======== Текстовый блок

У тюрьмы опять все дружно бузили, причем возбуждение среди самих политических арестантов дошло до предела, они кричали требования о своем немедленном освобождении. Присланный городским головой для разбора дела прокурор Череповецкого окружного суда Тлустовский категорически в этих требованиях отказал и даже надзирателям велел перевести митингующих арестантов из верхних этажей в нижние, дабы лишить их возможности к переговорам с демонстрантами.

Снова толпа через некоторое время безрезультатно отошла от здания тюрьмы и тогда уже начала безобразничать в самом городе. Так, у церкви Благовещения люди потребовали от священника впустить их внутрь и чтобы тот отслужил им панихиду по убиенным 9 января в Санкт-Петербурге, а также затем потребовали от священнослужителя прохода на колокольню. Разумеется, священник Триритатов во всем этом им отказал. Тогда был вывернут фонарный столб, коим демонстранты собирались взломать дверь на колокольню.

К счастью, благоразумие взяло верх – напуганные такой дерзостью девушки-гимназистки отговорили парней, и все снова пошли дальше по главной улице города. По дороге этой многолюдной толпы горожане вынуждены были закрывать свои лавки и магазины, что вызвало недовольство других горожан, а особо окрестных крестьян, специально приехавших в город за покупками либо же даже с товарами для продажи. Одновременно из-за перекрытия городских улиц остановилась отгрузка и перевозка грузов с пароходной пристани на железную дорогу.

Дойдя до центрального Воскресенского собора, демонстранты вошли внутрь (двери были не заперты, так как в это время шла уборка церкви) и стали требовать у протоиерея отслужить панихиду по павшим от самодержавия. Настоятель собора в ответ предложил отслужить царский молебен, но вошедшие с ним не согласились и сами пропели «Вечную память», после чего направились повторно в сторону тюрьмы. С третьей попытки толпа дозрела до решительности, что применит там силу в деле освобождения заключенных товарищей.

Одновременно в городе начали организовываться и противные силы: недовольные беспорядками и помехами в работе ломовики из окрестных крестьян стали собираться группами в два-три десятка человек, к ним примкнули специально пришедшие в город крестьяне с явными намерениями разогнать «бунтовщиков-молокососов». Полиция, которая ввиду малочисленности, доселе только наблюдала за происходящим, предвидя братоубийство с обоих сторон, все же частично предупредила эти столкновения.

================
======== Исходный материал

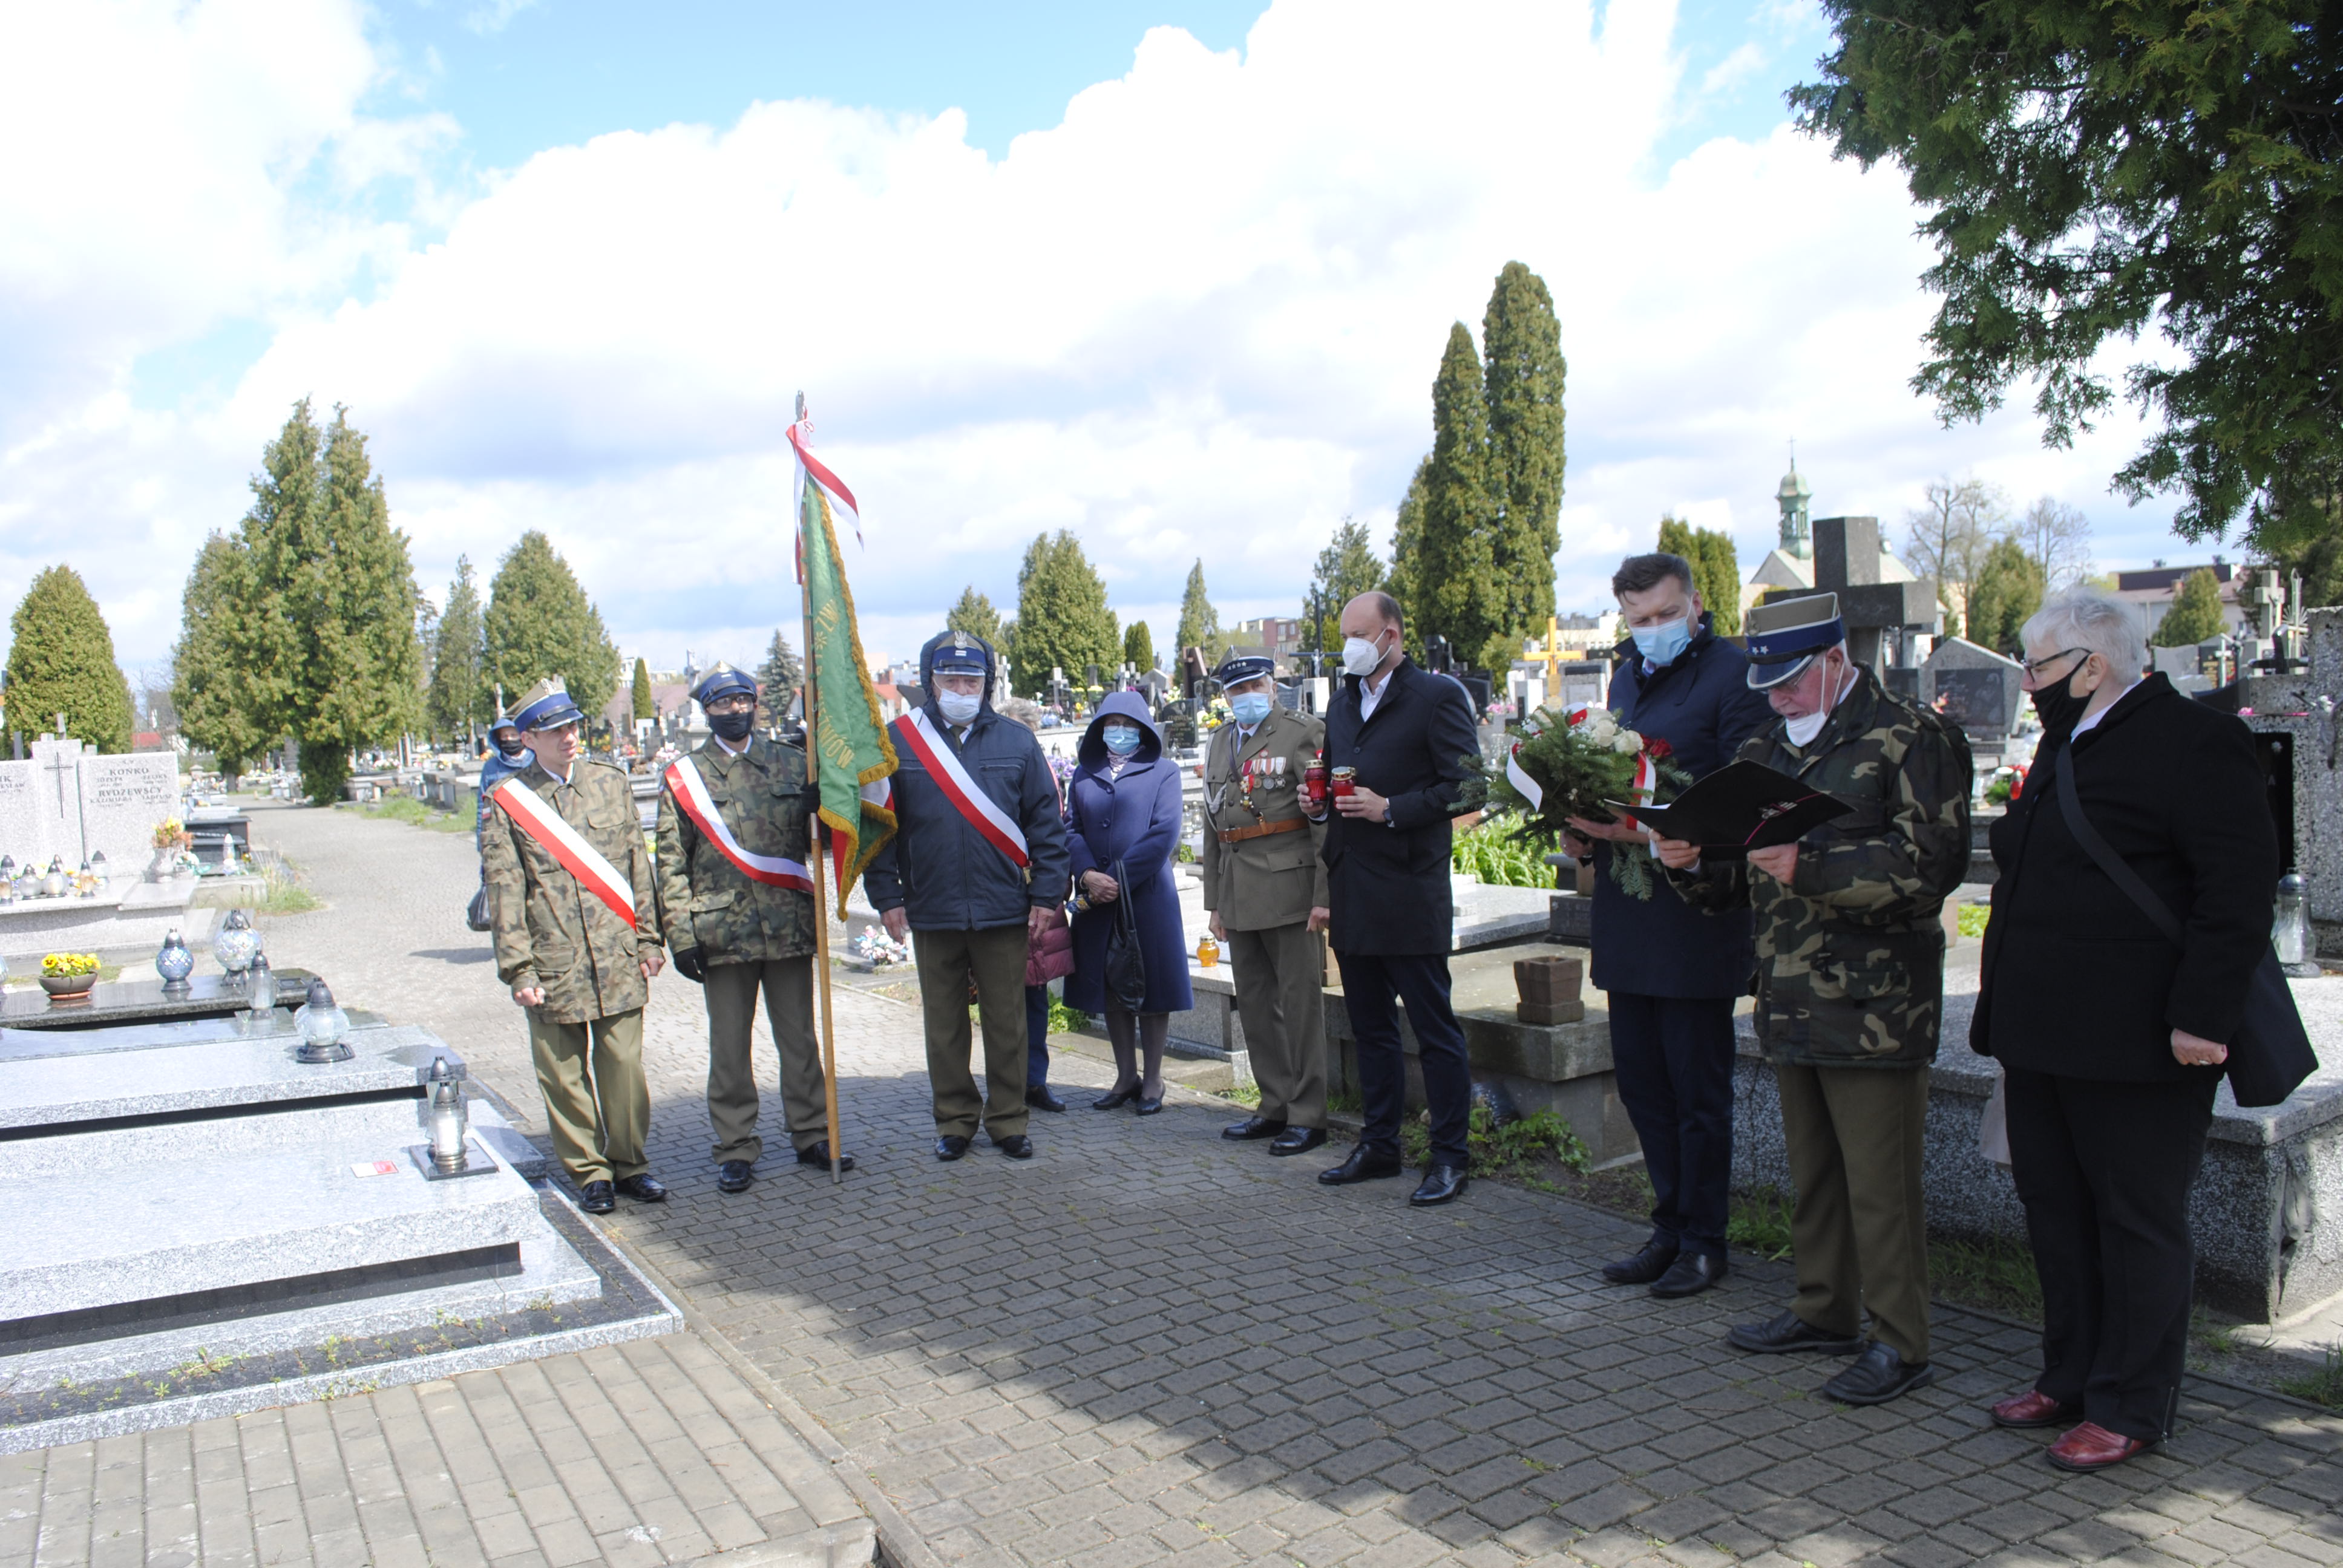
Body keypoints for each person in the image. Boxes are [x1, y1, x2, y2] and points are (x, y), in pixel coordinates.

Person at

================

→ Суть задания
Продолжите рассказ о демонстрантах и городской тюрьме, начав сразу после слов «все же частично предупредила эти столкновения».

→ Ваш ответ
Однако, когда толпа демонстрантов немного поостыла и снова отошла от тюрьмы, при этом начала вынуждено разбиваться на отдельные группы, несколько столкновений у них с крестьянами все же произошло. Пострадало не менее десяти человек, включая и случайных прохожих. Документально обозначено в качестве наиболее пострадавшего имя воинского писаря Савинова, который сам был к происходящему непричастен, но ему один из воспитанников технического училища нанес рану ножом в область живота (к счастью, ранение не было смертельным). Среди пострадавших были также и сами демонстранты: учитель реального училища Гурьянов, пара реалистов, одна гимназистка, двое рабочих паровозного депо. К пяти часам дня порядок в городе удалось восстановить.

Однако в семь вечера в Народном доме города Череповца состоялась сходка учащихся, на которой было намечено назавтра снова собраться и опять идти освобождать политических арестантов. На этой сходке у демонстрантов прорезался новый лидер – еврей-реалист Абезгауз. Видимо, не без его агитаций и участия ночью в городе произошел погром квартиры инспектора реального училища, в некоторых домах также люди из толпы били стекла, разбивали уличные лампы. Одновременно ночью полиция задержала бывшего воспитанника технического училища Утенкова, который после отчисления служил при магазине Зингера. По показаниям очевидцев было установлено, что это именно он ранил писаря Савинова ножом.

Слухи о беспорядках, произведенных накануне толпой разбушевавшихся учащихся, распространились по окрестным деревням, и утром 20 числа в город добровольно пришло много возбужденных крестьян, вооруженных кистенями, дубинами, а некоторые, по свидетельству штаб-ротмистра Отдельного корпуса жандармов Тизенгаузена, даже револьверами (не померещилось ли такое ротмистру?). Все они жаждали поквитаться с бунтовщиками. В этот день благодаря тому, что учащиеся, устрашенные разгневанными крестьянами, сами удерживались от любых вызывающих действий, столкновения были полностью упреждены полицией.

Вечером снова в Народном доме проводилась массовая сходка учащихся и городской интеллигенции. Опять большинством голосов было принято решение о насильственном освобождении из тюрьмы политических заключенных (но в этот раз многие предлагали больше не провоцировать горожан своими действиями, потому наблюдалось серьезное расхождение во мнениях).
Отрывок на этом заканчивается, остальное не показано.